§ **SET PROBLEM 1**
Filter the records below, copying out every line that contains the string "building". Case counts.
[Start EXTRACT]
Many documents that government agencies keep are public, but certain records are exempt under Idaho law. Graves said little about the document but welcomed the judge's review.
According to the complaint, CNN requested on June 11 "all documents related to law enforcement activities involving members of the Bergadhl family (Robert, Jani, Bowe and Sky) and/or reports at the Bergdahl residence" since 1986. In a letter to CNN dated June 11, Sheriff Ramsey said four reports fall under the news organization's request. He released three: a report of shots fired at a Bergdahl vehicle in 1998, a "report of a civil matter involving unrelated children at the Bergdahl home" in January 2013 and a road rage incident involving Bob and Jani in August 2013.
Ramsey said one dated November 4, 1999, is "exempt from disclosure under Idaho Code 9-335(1)(c)." In a June 20 letter to CNN, Ramsey wrote: "After consultation with our attorney, we cannot in good conscience release even a redacted report as we have been advised that doing so would be an unwarranted invasion of personal privacy."
"We, the news media, the public, are entitled to know what's going on with their government," Kristensen said. "That's why we have a presumption in the code that these records are presumptively open."
CNN is not required to provide a reason for requesting the records, although Army Sgt. Bowe Bergdahl of Hailey has made national headlines in recent months. He was swapped nearly two months ago for five Taliban members after nearly five years in captivity.
Judge Elgee said he will issue a written decision after taking a look at the 1999 law enforcement record related to the Bergdahls.
[End EXTRACT]
[Start INFORMATION SUPPLIED]
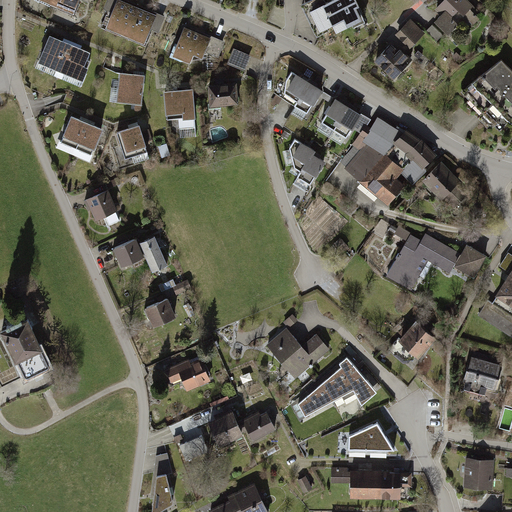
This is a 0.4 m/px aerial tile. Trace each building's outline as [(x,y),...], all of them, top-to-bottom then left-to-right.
[(87,0),(54,0),(53,3),(73,12),(78,0),(84,0),(87,1),(87,0)] [(104,26),(124,35),(137,4),(128,0),(107,0),(104,7),(111,10),(104,26)] [(307,0),(299,4),(314,36),(332,27),(335,34),(351,26),(353,29),(364,23),(352,0),(329,0),(325,2),(323,0),(307,0)] [(483,16),(467,0),(445,0),(436,10),(440,14),(433,22),(446,35),(459,23),(456,21),(463,15),(473,26),(483,16)] [(164,15),(137,4),(124,35),(143,43),(150,27),(157,30),(164,15)] [(394,35),(409,49),(424,32),(409,19),(394,35)] [(223,41),(184,25),(172,53),(190,60),(194,52),(203,55),(205,50),(217,55),(223,41)] [(56,79),(70,46),(48,37),(34,70),(56,79)] [(373,61),(394,79),(412,59),(399,48),(397,50),(389,43),(373,61)] [(87,53),(70,46),(56,79),(83,90),(94,64),(84,60),(87,53)] [(249,56),(232,48),(225,63),(243,71),(249,56)] [(511,125),(511,72),(501,62),(455,96),(478,119),(500,141),(511,125)] [(308,80),(291,71),(284,81),(284,93),(296,99),(308,80)] [(145,75),(119,73),(116,102),(142,104),(145,75)] [(308,80),(296,99),(293,104),(307,112),(323,89),(308,80)] [(236,83),(206,84),(207,109),(221,108),(221,104),(236,104),(236,83)] [(192,89),(163,91),(164,114),(166,114),(167,120),(169,120),(170,128),(179,128),(180,139),(196,137),(192,89)] [(320,121),(332,129),(347,106),(334,98),(320,121)] [(347,106),(332,129),(345,137),(360,114),(347,106)] [(88,122),(70,115),(58,142),(76,149),(88,122)] [(403,132),(378,115),(371,126),(366,123),(352,144),(354,146),(340,161),(345,166),(344,167),(388,203),(404,183),(397,177),(402,171),(413,183),(427,169),(424,166),(437,153),(421,138),(407,128),(403,132)] [(105,129),(88,122),(76,149),(93,156),(105,129)] [(147,152),(138,124),(116,130),(124,158),(147,152)] [(312,151),(295,140),(289,150),(294,168),(299,172),(310,154),(312,151)] [(324,162),(310,154),(299,172),(296,177),(310,185),(324,162)] [(461,181),(441,161),(422,180),(442,200),(461,181)] [(445,199),(455,209),(468,194),(458,185),(445,199)] [(106,188),(84,197),(94,221),(116,211),(106,188)] [(476,276),(487,254),(463,241),(459,250),(425,232),(422,238),(410,233),(392,225),(389,229),(406,240),(387,274),(413,289),(428,261),(451,273),(455,265),(476,276)] [(154,235),(138,242),(144,256),(152,271),(168,266),(154,235)] [(135,237),(112,247),(121,267),(144,256),(138,242),(135,237)] [(511,258),(511,255),(508,253),(500,265),(505,268),(511,258)] [(511,265),(494,292),(498,295),(492,303),(486,303),(478,314),(511,335),(511,265)] [(189,279),(175,285),(178,293),(192,287),(189,279)] [(166,296),(144,306),(153,326),(175,316),(166,296)] [(416,319),(397,338),(416,356),(435,337),(416,319)] [(287,324),(266,345),(294,374),(327,342),(313,327),(302,339),(287,324)] [(24,327),(0,337),(0,342),(13,371),(39,360),(24,327)] [(202,354),(165,370),(171,384),(182,379),(185,387),(211,376),(202,354)] [(503,363),(470,354),(462,380),(466,381),(464,389),(483,395),(485,388),(495,390),(503,363)] [(339,367),(336,370),(352,396),(360,408),(378,391),(346,355),(335,363),(339,367)] [(320,380),(335,407),(352,396),(336,370),(320,380)] [(320,380),(296,400),(309,422),(335,407),(320,380)] [(242,420),(252,439),(275,427),(265,408),(242,420)] [(234,411),(208,421),(216,442),(242,431),(234,411)] [(377,420),(346,435),(345,452),(398,454),(377,420)] [(203,435),(180,444),(187,461),(210,452),(203,435)] [(168,453),(157,455),(149,511),(154,511),(172,502),(165,475),(174,472),(168,453)] [(494,461),(465,458),(462,486),(491,489),(494,461)] [(347,495),(398,495),(398,467),(347,467),(347,495)] [(216,511),(270,511),(254,481),(211,503),(216,511)]
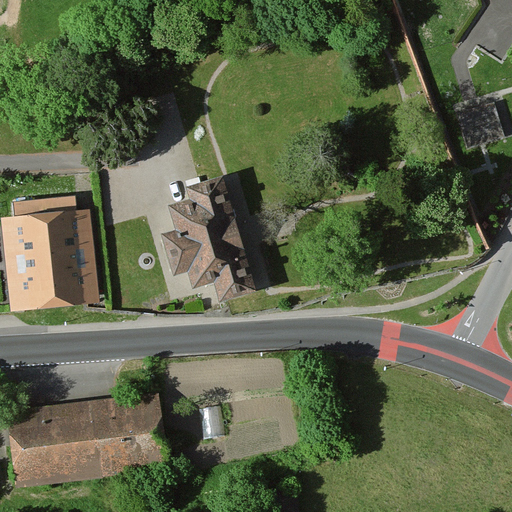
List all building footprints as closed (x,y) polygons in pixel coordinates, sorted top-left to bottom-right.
[(459,117),(469,150),(506,139),(496,106),(459,117)] [(263,291),(228,180),(188,192),(192,205),(171,212),(178,235),(164,239),(178,283),(196,277),(201,292),(221,286),(227,303),(263,291)] [(106,306),(94,214),(78,216),(76,201),(15,208),(17,223),(4,225),(16,317),(106,306)] [(158,397),(10,414),(18,486),(167,470),(158,397)] [(299,511),(299,492),(251,495),(252,511),(299,511)]
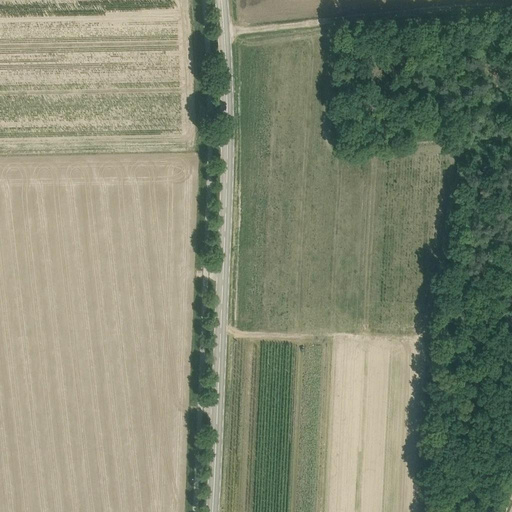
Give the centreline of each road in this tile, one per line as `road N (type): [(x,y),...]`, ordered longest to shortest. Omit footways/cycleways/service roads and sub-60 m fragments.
road 1 (secondary): [(211,511),(227,176),(221,0)]
road 2 (track): [(224,34),(511,3)]
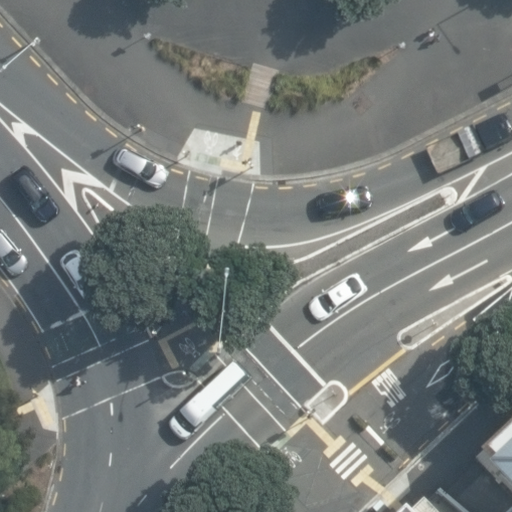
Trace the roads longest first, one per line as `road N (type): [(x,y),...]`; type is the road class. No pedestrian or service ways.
road 1 (secondary): [(0,99),(142,184),(221,206),(290,213),(336,205),(435,164),(511,144)]
road 2 (secondary): [(511,222),(344,315),(194,444),(138,511)]
road 3 (primary): [(0,198),(45,256),(92,348),(106,436),(99,511)]
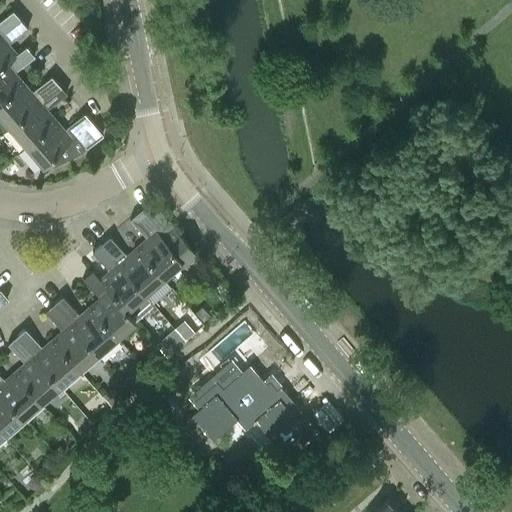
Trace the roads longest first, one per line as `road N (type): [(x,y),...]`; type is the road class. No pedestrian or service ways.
road 1 (tertiary): [(465,511),(157,149)]
road 2 (residential): [(0,200),(36,202),(73,191),(157,149)]
road 3 (tertiary): [(157,149),(122,0)]
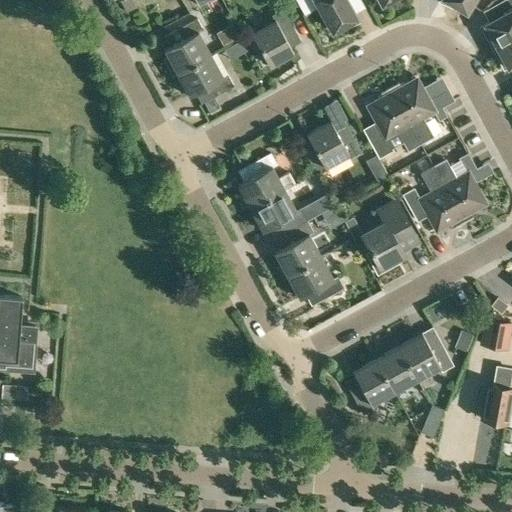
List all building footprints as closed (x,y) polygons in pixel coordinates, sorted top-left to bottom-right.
[(126,13),(135,7),(131,0),(118,0),(119,1),(126,13)] [(314,0),(318,7),(321,11),(332,32),(345,24),(346,27),(359,22),(354,13),(346,0),(314,0)] [(466,12),(473,0),(440,0),(440,1),(452,7),(454,4),(466,12)] [(493,48),(496,46),(511,36),(511,0),(504,0),(500,2),(506,13),(481,27),(493,48)] [(274,20),(252,32),(252,33),(262,51),(270,66),(294,53),(291,47),(285,36),(295,31),(283,9),(272,15),(274,20)] [(172,75),(211,54),(199,33),(204,30),(197,18),(164,36),(170,47),(165,50),(168,55),(163,58),(172,75)] [(511,36),(496,46),(493,48),(504,69),(511,64),(511,36)] [(211,54),(172,75),(181,92),(186,89),(190,96),(195,93),(201,103),(204,102),(209,112),(220,106),(214,96),(234,85),(228,75),(224,77),(211,54)] [(95,62),(0,57),(0,115),(92,120),(95,62)] [(390,87),(420,143),(433,136),(423,117),(434,111),(439,119),(446,115),(442,107),(454,100),(448,89),(429,100),(417,78),(401,87),(399,82),(390,87)] [(408,150),(420,143),(390,87),(381,92),(383,97),(368,105),(376,120),(362,128),(378,158),(393,149),(386,137),(397,131),(408,150)] [(362,153),(344,120),(334,125),(331,120),(306,133),(307,135),(299,140),(316,172),(324,166),(333,162),(336,167),(362,153)] [(251,207),(284,189),(295,183),(289,171),(278,177),(272,166),(277,163),(271,153),(239,170),(244,180),(238,184),(251,207)] [(465,168),(474,164),(468,153),(459,158),(465,168)] [(433,166),(464,222),(473,217),(471,212),(486,203),(468,171),(456,178),(446,159),(433,166)] [(455,227),(464,222),(433,166),(421,173),(431,192),(419,198),(414,188),(403,194),(418,220),(428,214),(437,230),(452,222),(455,227)] [(284,189),(251,207),(263,231),(270,227),(275,237),(307,220),(300,207),(296,209),(284,189)] [(328,191),(318,197),(325,210),(335,204),(328,191)] [(67,193),(64,297),(94,298),(97,194),(67,193)] [(117,196),(109,297),(125,299),(126,288),(143,289),(151,199),(117,196)] [(404,254),(401,249),(420,240),(399,201),(378,212),(383,222),(364,233),(356,219),(346,224),(355,239),(362,234),(370,249),(366,251),(378,275),(400,263),(398,258),(404,254)] [(287,274),(321,255),(309,233),(314,231),(307,220),(275,237),(281,248),(275,251),(287,274)] [(321,255),(287,274),(300,297),(306,294),(312,305),(344,287),(338,275),(333,278),(321,255)] [(0,370),(5,371),(5,366),(32,369),(36,326),(20,325),(22,298),(0,296),(0,370)] [(136,300),(132,410),(168,411),(171,301),(136,300)] [(115,407),(118,311),(88,310),(85,406),(115,407)] [(511,320),(484,316),(480,342),(507,347),(511,320)] [(454,346),(464,350),(470,335),(460,330),(454,346)] [(399,344),(417,377),(439,366),(442,371),(453,365),(435,332),(425,338),(422,332),(399,344)] [(394,390),(417,377),(399,344),(376,357),(394,390)] [(372,402),(394,390),(376,357),(352,370),(355,376),(345,381),(363,414),(374,407),(372,402)] [(506,388),(510,368),(496,366),(493,386),(487,385),(481,418),(506,422),(511,389),(506,388)] [(10,398),(11,384),(1,383),(0,394),(0,397),(10,398)] [(433,436),(444,409),(432,404),(421,431),(433,436)] [(240,406),(235,415),(256,428),(262,419),(240,406)] [(0,511),(11,511),(12,503),(0,502),(0,511)]
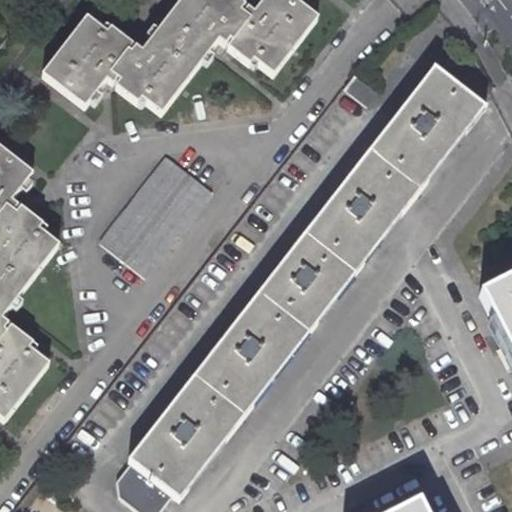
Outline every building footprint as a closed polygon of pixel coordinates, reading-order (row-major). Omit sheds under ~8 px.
[(183,0),(141,56),(134,51),(130,57),(127,54),(109,77),(116,83),(119,85),(115,91),(136,107),(140,103),(160,118),(217,44),(224,49),(228,43),(231,45),(253,16),(246,11),(242,17),(239,15),(243,9),(231,0),(183,0)] [(317,22),(288,0),(265,0),(253,16),(231,45),(227,51),(248,68),(252,63),(267,75),(272,79),(317,22)] [(131,49),(110,32),(106,36),(86,21),(41,78),(83,111),(97,94),(105,83),(112,88),(116,83),(109,77),(127,54),(131,49)] [(478,109),(432,73),(127,465),(173,501),(208,456),(234,422),(269,377),(297,341),(331,298),(355,266),(390,222),(417,187),(453,140),(478,109)] [(376,96),(352,78),(343,90),(366,109),(376,96)] [(31,177),(0,152),(0,216),(5,210),(12,215),(16,209),(10,204),(24,186),(31,177)] [(211,194),(166,159),(99,245),(144,280),(211,194)] [(41,228),(19,212),(15,217),(12,215),(5,210),(0,216),(0,342),(5,336),(2,333),(7,328),(0,323),(58,249),(38,233),(41,228)] [(511,280),(479,298),(511,362),(511,280)] [(21,339),(10,330),(5,336),(0,342),(0,421),(3,424),(48,367),(28,352),(31,347),(21,339)]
[End INFORMATION SUPPLIED]
§ **SET PROBLEM 2**
In the article about the Bergdahl police records, which reports did Sheriff Ramsey release to CNN? List each one.

§ **TASK RESPONSE 1**
This is a 0.4 m/px aerial tile. Trace each building's outline as [(x,y),...], all of them, top-to-bottom then left-to-right.
List all building footprints as closed (x,y) polygons in pixel coordinates, sorted top-left to bottom-right.
List all building footprints as closed (x,y) polygons in pixel coordinates, sorted top-left to bottom-right.
Outline every building footprint as a closed polygon of pixel coordinates, reading-order (row-major). Omit sheds under ~8 px.

§ **TASK RESPONSE 2**
- A report of shots fired at a Bergdahl vehicle in 1998
- A report of a civil matter involving unrelated children at the Bergdahl home in January 2013
- A road rage incident involving Bob and Jani in August 2013